The other day I was browsing Flickr for some Montessori eye candy to inspire me while setting up our home classroom. I love looking at picture's of classroom's and how things are set up and arranged. I find pictures of classroom's that incorporate art or nature especially inviting. So there I am browsing my little heart out (probably the only advantage to nursing a "nip & napper"!), when I come across the picture above! I thought it looked so cool, but what was it? It turns out to be an art portfolio put together by Jojoebi over at A Bit of This and That . She went ahead and gathered all of her son's artwork from 0-3 years and had it printed in a photo book by Blurb. How cool is that? I don't know how many times I've had to struggle with deciding what to keep and what to toss when it comes to my children's art work. This is totally the hot fudge sauce on my sundae! I am loving it! Go check out some more pictures of little Ebi-kun's art portfolio Here.
If you want to start collecting your little Picasso's art projects for inclusion in his or her very own art portfolio, here is one of my suggestions on how to start organizing this:
1. Start with an accordion file and label the tabs with your preferred method. of classification. For example, by month, by media, season, etc..
2. When your child creates a new work of art, display it in a rotating gallery. Be it on your fridge, their bedroom or playroom wall, your child will feel a great boost of confidence seeing their creations displayed nicely and it will give them a sense of dignity in the work that they do.
3. Make sure to talk to your child about the work of art that they've just created. Ask questions, and remember to let them do most of the talking. Art can be such an intimate expression, and we can really get a peek into the child's heart, mind, and soul when we leave the explaining up to them. Also remember to not just say "Good boy" or "Good girl", but actually comment on what you notice and like about the picture. Saying things such as, "I really like the color combination you chose", or "your ability to blend the colors is beautiful", not only provide both positive and productive feedback, but they will also be more meaningful to your child as well.
4. After a week has gone by, (you decide the time frame), place the artwork in your accordion file and attach any notes you may have taken when discussing the work. The notes can be included alongside the picture of the artwork in the portfolio to capture the overall essence of your child at the time the artwork was done.

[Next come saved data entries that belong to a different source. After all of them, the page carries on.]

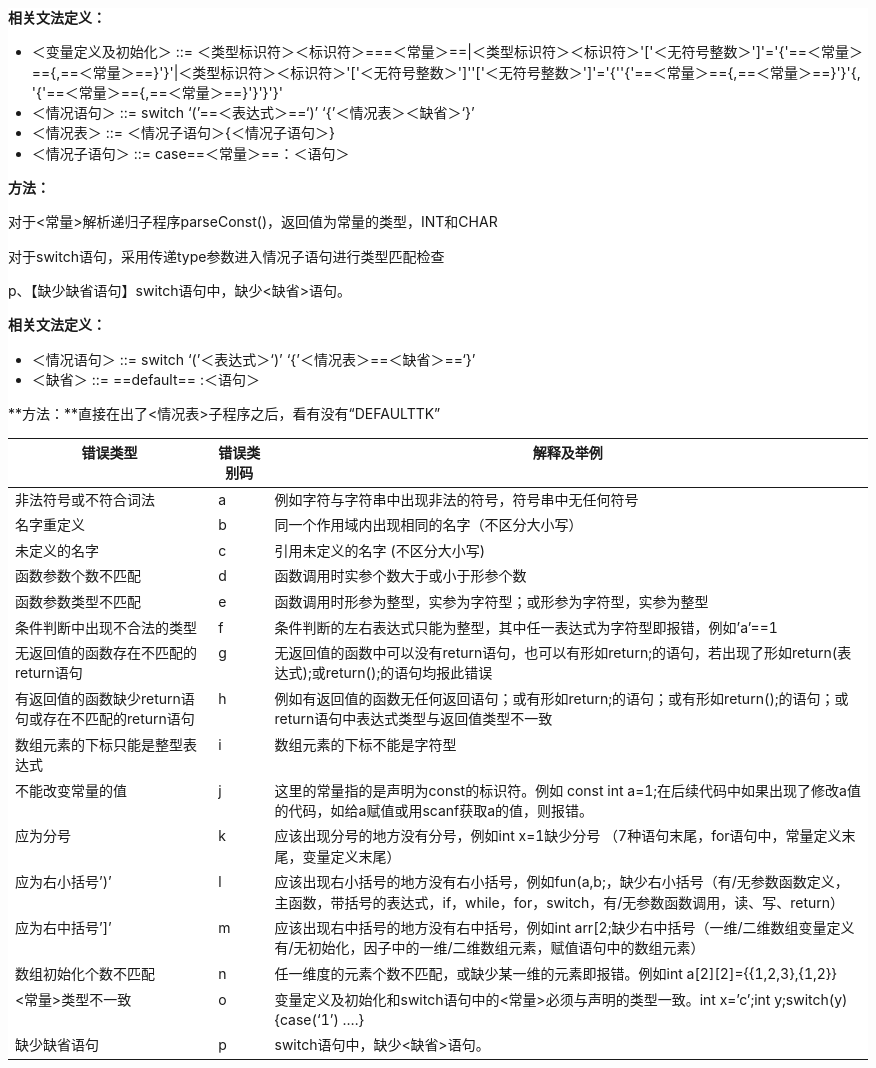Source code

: **相关文法定义：**

- ＜变量定义及初始化＞ ::= ＜类型标识符＞＜标识符＞\===＜常量＞==|＜类型标识符＞＜标识符＞'['＜无符号整数＞']'='{'==＜常量＞=={,==＜常量＞==}'}'|＜类型标识符＞＜标识符＞'['＜无符号整数＞']''['＜无符号整数＞']'='{''{'==＜常量＞=={,==＜常量＞==}'}'{, '{'==＜常量＞=={,==＜常量＞==}'}'}'}'
- ＜情况语句＞ ::=  switch ‘(’==＜表达式＞==‘)’ ‘{’＜情况表＞＜缺省＞‘}’
- ＜情况表＞  ::=  ＜情况子语句＞{＜情况子语句＞} 
- ＜情况子语句＞ ::=  case==＜常量＞==：＜语句＞

**方法：**

对于<常量>解析递归子程序parseConst()，返回值为常量的类型，INT和CHAR

对于switch语句，采用传递type参数进入情况子语句进行类型匹配检查



p、【缺少缺省语句】switch语句中，缺少<缺省>语句。

**相关文法定义：**

- ＜情况语句＞ ::=  switch ‘(’＜表达式＞‘)’ ‘{’＜情况表＞==＜缺省＞==‘}’ 
- ＜缺省＞  ::=  ==default== :＜语句＞

**方法：**直接在出了<情况表>子程序之后，看有没有“DEFAULTTK”

| **错误类型**                                         | **错误类别码** | **解释及举例**                                               |
| ---------------------------------------------------- | -------------- | ------------------------------------------------------------ |
| 非法符号或不符合词法                                 | a              | 例如字符与字符串中出现非法的符号，符号串中无任何符号         |
| 名字重定义                                           | b              | 同一个作用域内出现相同的名字（不区分大小写）                 |
| 未定义的名字                                         | c              | 引用未定义的名字 (不区分大小写)                              |
| 函数参数个数不匹配                                   | d              | 函数调用时实参个数大于或小于形参个数                         |
| 函数参数类型不匹配                                   | e              | 函数调用时形参为整型，实参为字符型；或形参为字符型，实参为整型 |
| 条件判断中出现不合法的类型                           | f              | 条件判断的左右表达式只能为整型，其中任一表达式为字符型即报错，例如’a’==1 |
| 无返回值的函数存在不匹配的return语句                 | g              | 无返回值的函数中可以没有return语句，也可以有形如return;的语句，若出现了形如return(表达式);或return();的语句均报此错误 |
| 有返回值的函数缺少return语句或存在不匹配的return语句 | h              | 例如有返回值的函数无任何返回语句；或有形如return;的语句；或有形如return();的语句；或return语句中表达式类型与返回值类型不一致 |
| 数组元素的下标只能是整型表达式                       | i              | 数组元素的下标不能是字符型                                   |
| 不能改变常量的值                                     | j              | 这里的常量指的是声明为const的标识符。例如 const int a=1;在后续代码中如果出现了修改a值的代码，如给a赋值或用scanf获取a的值，则报错。 |
| 应为分号                                             | k              | 应该出现分号的地方没有分号，例如int x=1缺少分号 （7种语句末尾，for语句中，常量定义末尾，变量定义末尾） |
| 应为右小括号’)’                                      | l              | 应该出现右小括号的地方没有右小括号，例如fun(a,b;，缺少右小括号（有/无参数函数定义，主函数，带括号的表达式，if，while，for，switch，有/无参数函数调用，读、写、return） |
| 应为右中括号’]’                                      | m              | 应该出现右中括号的地方没有右中括号，例如int arr[2;缺少右中括号（一维/二维数组变量定义有/无初始化，因子中的一维/二维数组元素，赋值语句中的数组元素） |
| 数组初始化个数不匹配                                 | n              | 任一维度的元素个数不匹配，或缺少某一维的元素即报错。例如int a\[2][2]={{1,2,3},{1,2}} |
| <常量>类型不一致                                     | o              | 变量定义及初始化和switch语句中的<常量>必须与声明的类型一致。int x=’c’;int y;switch(y){case(‘1’) ….} |
| 缺少缺省语句                                         | p              | switch语句中，缺少<缺省>语句。                               |



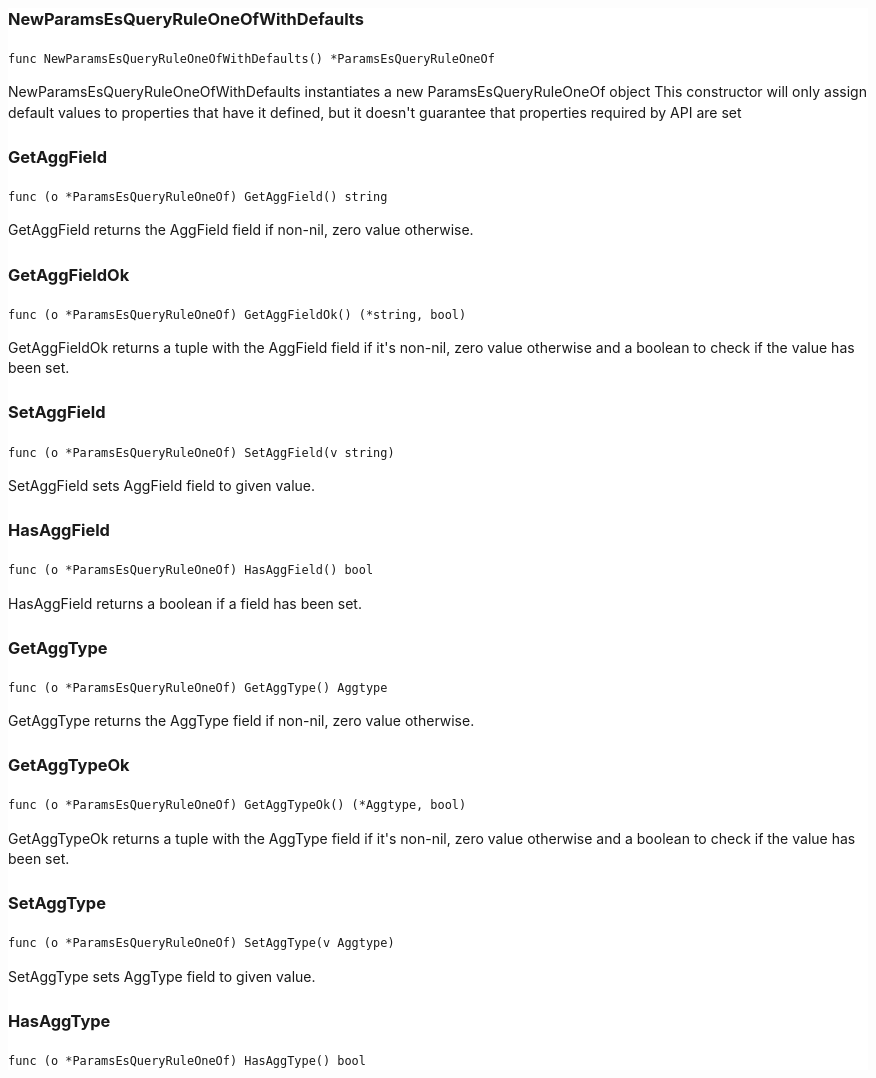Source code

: ### NewParamsEsQueryRuleOneOfWithDefaults

`func NewParamsEsQueryRuleOneOfWithDefaults() *ParamsEsQueryRuleOneOf`

NewParamsEsQueryRuleOneOfWithDefaults instantiates a new ParamsEsQueryRuleOneOf object
This constructor will only assign default values to properties that have it defined,
but it doesn't guarantee that properties required by API are set

### GetAggField

`func (o *ParamsEsQueryRuleOneOf) GetAggField() string`

GetAggField returns the AggField field if non-nil, zero value otherwise.

### GetAggFieldOk

`func (o *ParamsEsQueryRuleOneOf) GetAggFieldOk() (*string, bool)`

GetAggFieldOk returns a tuple with the AggField field if it's non-nil, zero value otherwise
and a boolean to check if the value has been set.

### SetAggField

`func (o *ParamsEsQueryRuleOneOf) SetAggField(v string)`

SetAggField sets AggField field to given value.

### HasAggField

`func (o *ParamsEsQueryRuleOneOf) HasAggField() bool`

HasAggField returns a boolean if a field has been set.

### GetAggType

`func (o *ParamsEsQueryRuleOneOf) GetAggType() Aggtype`

GetAggType returns the AggType field if non-nil, zero value otherwise.

### GetAggTypeOk

`func (o *ParamsEsQueryRuleOneOf) GetAggTypeOk() (*Aggtype, bool)`

GetAggTypeOk returns a tuple with the AggType field if it's non-nil, zero value otherwise
and a boolean to check if the value has been set.

### SetAggType

`func (o *ParamsEsQueryRuleOneOf) SetAggType(v Aggtype)`

SetAggType sets AggType field to given value.

### HasAggType

`func (o *ParamsEsQueryRuleOneOf) HasAggType() bool`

5. When you've gotten a good amount of pictures for each category, you can review them with your child and ask which one's they would like to use for inclusion in their art portfolio. The pictures not chosen for inclusion in the art portfolio can be given away to loved ones as gifts, or can be made into birthday cards for friends.
When it comes to art projects that are mixed media, sculpture, etc.. you can use a camera to take a picture of their project and store it in the same fashion as above.